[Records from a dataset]
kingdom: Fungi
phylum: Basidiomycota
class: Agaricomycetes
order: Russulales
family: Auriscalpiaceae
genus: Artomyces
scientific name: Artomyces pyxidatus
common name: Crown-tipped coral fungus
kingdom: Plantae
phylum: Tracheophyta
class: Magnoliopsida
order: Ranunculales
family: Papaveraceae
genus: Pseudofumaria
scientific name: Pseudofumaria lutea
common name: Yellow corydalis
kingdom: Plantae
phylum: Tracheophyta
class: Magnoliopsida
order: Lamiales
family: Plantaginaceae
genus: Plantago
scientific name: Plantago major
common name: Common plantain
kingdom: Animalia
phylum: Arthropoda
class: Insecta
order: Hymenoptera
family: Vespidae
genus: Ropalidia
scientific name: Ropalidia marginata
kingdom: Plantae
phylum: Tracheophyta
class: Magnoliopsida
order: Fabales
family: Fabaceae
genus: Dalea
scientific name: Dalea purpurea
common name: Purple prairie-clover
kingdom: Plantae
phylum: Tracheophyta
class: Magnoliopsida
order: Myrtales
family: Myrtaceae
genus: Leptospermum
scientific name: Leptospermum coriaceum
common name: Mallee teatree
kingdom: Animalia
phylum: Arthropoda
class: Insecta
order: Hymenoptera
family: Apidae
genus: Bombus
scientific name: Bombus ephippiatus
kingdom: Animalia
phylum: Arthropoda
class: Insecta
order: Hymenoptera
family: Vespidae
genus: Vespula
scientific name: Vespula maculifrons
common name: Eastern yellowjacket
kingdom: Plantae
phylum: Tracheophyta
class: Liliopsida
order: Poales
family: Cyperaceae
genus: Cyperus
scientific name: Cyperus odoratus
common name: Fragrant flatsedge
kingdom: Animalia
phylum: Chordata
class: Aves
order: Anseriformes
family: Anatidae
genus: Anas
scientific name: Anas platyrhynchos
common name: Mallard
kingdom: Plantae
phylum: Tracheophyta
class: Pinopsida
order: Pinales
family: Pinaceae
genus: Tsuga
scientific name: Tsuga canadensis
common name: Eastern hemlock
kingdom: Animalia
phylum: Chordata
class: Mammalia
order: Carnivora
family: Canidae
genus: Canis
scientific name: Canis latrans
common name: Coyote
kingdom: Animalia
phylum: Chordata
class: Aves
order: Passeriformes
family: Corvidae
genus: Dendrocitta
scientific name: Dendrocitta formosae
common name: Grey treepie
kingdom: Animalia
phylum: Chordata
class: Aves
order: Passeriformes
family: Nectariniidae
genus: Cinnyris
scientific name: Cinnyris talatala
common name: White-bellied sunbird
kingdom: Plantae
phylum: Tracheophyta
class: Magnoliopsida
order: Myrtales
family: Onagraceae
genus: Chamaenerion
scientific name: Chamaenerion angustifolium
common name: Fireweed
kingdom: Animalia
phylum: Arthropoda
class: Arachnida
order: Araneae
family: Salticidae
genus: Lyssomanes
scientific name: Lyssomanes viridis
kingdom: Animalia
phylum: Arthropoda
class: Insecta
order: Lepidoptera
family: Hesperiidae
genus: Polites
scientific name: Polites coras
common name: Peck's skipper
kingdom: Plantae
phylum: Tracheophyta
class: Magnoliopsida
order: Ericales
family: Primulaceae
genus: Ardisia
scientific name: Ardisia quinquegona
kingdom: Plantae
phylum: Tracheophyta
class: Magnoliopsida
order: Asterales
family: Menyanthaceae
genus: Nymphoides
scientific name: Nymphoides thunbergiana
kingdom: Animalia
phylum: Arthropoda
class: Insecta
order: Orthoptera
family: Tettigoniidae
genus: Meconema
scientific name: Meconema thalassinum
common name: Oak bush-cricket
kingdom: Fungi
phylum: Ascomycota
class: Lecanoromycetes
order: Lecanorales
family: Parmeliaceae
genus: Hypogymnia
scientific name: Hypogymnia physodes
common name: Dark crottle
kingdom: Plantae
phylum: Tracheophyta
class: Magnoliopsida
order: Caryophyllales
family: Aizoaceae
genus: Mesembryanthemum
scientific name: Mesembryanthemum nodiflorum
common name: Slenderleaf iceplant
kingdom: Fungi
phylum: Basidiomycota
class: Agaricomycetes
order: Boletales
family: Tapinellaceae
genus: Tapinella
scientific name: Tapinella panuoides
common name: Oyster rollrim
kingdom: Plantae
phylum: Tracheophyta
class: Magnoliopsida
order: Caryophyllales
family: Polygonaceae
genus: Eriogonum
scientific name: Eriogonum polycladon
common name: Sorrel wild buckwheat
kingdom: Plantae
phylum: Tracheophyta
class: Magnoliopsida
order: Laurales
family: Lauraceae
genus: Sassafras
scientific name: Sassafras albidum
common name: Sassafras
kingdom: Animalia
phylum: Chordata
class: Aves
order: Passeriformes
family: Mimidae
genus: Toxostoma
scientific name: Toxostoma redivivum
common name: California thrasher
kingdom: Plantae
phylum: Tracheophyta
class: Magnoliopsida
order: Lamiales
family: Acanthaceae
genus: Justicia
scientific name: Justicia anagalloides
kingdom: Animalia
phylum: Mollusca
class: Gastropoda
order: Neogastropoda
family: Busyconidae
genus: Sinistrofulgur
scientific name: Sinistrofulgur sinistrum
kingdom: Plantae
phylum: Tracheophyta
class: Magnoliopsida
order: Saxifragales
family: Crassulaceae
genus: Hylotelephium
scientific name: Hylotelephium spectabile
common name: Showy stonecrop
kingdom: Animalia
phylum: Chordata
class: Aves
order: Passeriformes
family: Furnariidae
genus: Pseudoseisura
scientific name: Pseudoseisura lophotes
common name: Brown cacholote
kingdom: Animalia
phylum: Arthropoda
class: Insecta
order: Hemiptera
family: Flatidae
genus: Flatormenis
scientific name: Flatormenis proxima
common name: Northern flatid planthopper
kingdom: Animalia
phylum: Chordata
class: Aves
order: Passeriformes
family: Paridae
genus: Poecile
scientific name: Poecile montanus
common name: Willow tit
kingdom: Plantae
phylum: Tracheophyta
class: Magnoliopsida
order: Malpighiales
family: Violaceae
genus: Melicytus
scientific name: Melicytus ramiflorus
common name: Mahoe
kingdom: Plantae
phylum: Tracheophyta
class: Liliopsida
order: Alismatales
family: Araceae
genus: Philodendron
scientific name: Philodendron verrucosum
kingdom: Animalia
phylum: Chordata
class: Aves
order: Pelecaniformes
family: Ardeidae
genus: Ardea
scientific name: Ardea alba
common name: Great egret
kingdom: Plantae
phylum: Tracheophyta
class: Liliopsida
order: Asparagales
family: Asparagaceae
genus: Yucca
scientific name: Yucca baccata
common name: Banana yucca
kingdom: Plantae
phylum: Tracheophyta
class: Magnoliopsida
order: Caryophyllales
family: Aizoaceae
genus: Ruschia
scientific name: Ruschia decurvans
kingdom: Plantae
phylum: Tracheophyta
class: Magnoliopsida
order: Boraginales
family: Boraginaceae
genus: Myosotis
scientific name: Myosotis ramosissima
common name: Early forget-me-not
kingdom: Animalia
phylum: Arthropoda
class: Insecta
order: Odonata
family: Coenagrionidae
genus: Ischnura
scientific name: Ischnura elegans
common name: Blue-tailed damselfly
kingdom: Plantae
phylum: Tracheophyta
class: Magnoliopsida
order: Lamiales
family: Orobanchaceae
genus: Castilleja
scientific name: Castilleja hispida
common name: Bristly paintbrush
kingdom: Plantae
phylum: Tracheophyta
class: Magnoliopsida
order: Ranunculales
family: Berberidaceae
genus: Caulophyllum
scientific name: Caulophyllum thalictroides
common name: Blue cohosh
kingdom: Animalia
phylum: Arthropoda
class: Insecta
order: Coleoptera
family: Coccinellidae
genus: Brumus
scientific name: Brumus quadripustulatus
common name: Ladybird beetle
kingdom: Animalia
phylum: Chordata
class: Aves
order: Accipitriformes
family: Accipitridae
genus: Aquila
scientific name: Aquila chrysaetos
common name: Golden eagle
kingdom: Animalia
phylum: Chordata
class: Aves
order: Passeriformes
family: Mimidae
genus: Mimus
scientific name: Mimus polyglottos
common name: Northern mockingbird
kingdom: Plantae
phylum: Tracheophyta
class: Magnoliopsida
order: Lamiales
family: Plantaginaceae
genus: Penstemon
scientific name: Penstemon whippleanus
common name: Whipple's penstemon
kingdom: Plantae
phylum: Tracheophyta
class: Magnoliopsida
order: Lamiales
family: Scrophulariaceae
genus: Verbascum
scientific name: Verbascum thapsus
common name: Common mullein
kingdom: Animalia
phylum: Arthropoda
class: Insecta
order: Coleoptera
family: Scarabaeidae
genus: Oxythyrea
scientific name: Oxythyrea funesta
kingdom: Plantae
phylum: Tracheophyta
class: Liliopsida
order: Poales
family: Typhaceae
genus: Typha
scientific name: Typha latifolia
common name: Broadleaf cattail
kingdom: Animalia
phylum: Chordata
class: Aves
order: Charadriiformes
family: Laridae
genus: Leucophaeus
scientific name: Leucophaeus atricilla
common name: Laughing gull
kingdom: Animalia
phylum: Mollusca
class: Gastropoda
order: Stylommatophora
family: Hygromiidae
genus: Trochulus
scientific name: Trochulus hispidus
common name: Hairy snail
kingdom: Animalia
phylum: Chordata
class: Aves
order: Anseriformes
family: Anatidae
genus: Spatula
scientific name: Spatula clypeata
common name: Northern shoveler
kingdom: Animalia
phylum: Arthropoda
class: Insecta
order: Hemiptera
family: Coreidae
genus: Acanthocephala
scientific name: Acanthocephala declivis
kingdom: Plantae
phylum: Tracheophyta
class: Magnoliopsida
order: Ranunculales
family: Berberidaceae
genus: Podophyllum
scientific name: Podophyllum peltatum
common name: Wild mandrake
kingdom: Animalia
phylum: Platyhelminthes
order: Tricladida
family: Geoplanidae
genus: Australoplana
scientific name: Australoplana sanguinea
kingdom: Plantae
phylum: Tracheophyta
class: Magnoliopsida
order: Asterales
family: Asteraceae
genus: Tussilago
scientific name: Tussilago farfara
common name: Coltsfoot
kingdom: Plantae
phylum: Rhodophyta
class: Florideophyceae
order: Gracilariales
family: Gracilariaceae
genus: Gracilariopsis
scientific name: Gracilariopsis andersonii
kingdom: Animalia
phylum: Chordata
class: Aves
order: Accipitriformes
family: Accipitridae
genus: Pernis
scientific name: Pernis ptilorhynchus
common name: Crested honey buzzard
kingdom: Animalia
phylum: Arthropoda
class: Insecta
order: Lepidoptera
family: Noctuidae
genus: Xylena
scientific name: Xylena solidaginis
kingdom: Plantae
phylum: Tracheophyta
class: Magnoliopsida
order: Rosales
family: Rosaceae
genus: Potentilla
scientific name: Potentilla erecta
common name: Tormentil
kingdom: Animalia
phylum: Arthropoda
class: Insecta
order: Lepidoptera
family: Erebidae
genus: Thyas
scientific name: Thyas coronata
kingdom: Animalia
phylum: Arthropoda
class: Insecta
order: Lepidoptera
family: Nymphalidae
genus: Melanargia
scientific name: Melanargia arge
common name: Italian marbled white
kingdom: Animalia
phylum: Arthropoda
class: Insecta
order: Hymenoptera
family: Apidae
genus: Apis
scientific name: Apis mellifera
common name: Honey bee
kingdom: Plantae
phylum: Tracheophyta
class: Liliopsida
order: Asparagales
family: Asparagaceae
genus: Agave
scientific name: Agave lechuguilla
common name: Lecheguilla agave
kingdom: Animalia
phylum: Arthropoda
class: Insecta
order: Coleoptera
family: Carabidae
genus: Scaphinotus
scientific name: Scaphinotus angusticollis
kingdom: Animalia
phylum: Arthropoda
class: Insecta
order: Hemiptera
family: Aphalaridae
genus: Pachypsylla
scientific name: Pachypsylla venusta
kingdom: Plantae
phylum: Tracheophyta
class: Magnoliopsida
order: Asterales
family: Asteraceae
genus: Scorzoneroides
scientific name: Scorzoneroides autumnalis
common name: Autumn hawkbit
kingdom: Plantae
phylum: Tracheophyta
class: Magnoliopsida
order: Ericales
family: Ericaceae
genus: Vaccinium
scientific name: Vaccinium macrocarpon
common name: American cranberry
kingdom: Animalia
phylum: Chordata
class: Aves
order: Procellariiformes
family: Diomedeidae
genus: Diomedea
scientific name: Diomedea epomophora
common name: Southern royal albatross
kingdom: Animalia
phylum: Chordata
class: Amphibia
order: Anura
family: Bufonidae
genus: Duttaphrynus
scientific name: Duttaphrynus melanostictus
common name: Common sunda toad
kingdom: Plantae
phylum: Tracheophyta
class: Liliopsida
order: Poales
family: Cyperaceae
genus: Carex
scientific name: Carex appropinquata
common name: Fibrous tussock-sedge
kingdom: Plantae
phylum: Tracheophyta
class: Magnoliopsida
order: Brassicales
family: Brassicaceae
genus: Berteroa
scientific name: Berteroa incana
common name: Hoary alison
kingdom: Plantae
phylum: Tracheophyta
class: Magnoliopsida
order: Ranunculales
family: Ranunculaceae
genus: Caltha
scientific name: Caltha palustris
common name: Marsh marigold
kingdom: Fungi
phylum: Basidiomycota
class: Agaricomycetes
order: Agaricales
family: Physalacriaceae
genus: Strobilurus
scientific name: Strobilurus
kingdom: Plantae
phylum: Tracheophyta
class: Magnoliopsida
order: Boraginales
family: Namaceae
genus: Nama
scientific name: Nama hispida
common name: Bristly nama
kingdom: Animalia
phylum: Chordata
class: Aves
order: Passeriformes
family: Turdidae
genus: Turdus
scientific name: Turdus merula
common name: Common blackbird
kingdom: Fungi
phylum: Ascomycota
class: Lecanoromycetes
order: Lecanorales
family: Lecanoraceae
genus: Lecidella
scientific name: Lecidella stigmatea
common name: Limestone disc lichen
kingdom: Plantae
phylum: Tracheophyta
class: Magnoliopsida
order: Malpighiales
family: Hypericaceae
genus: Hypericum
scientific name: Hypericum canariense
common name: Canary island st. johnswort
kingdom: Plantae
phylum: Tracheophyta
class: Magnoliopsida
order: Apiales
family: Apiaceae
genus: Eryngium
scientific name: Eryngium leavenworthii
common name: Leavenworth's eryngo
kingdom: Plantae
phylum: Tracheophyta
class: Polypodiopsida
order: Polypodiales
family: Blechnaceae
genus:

[Task goal]:
Can you edit the records from their start through the line with "common name: Yellow corydalis", replacing "phylum" with "division" and leaving everything else unchanged?

[Exercise response]:
kingdom: Fungi
division: Basidiomycota
class: Agaricomycetes
order: Russulales
family: Auriscalpiaceae
genus: Artomyces
scientific name: Artomyces pyxidatus
common name: Crown-tipped coral fungus
kingdom: Plantae
division: Tracheophyta
class: Magnoliopsida
order: Ranunculales
family: Papaveraceae
genus: Pseudofumaria
scientific name: Pseudofumaria lutea
common name: Yellow corydalis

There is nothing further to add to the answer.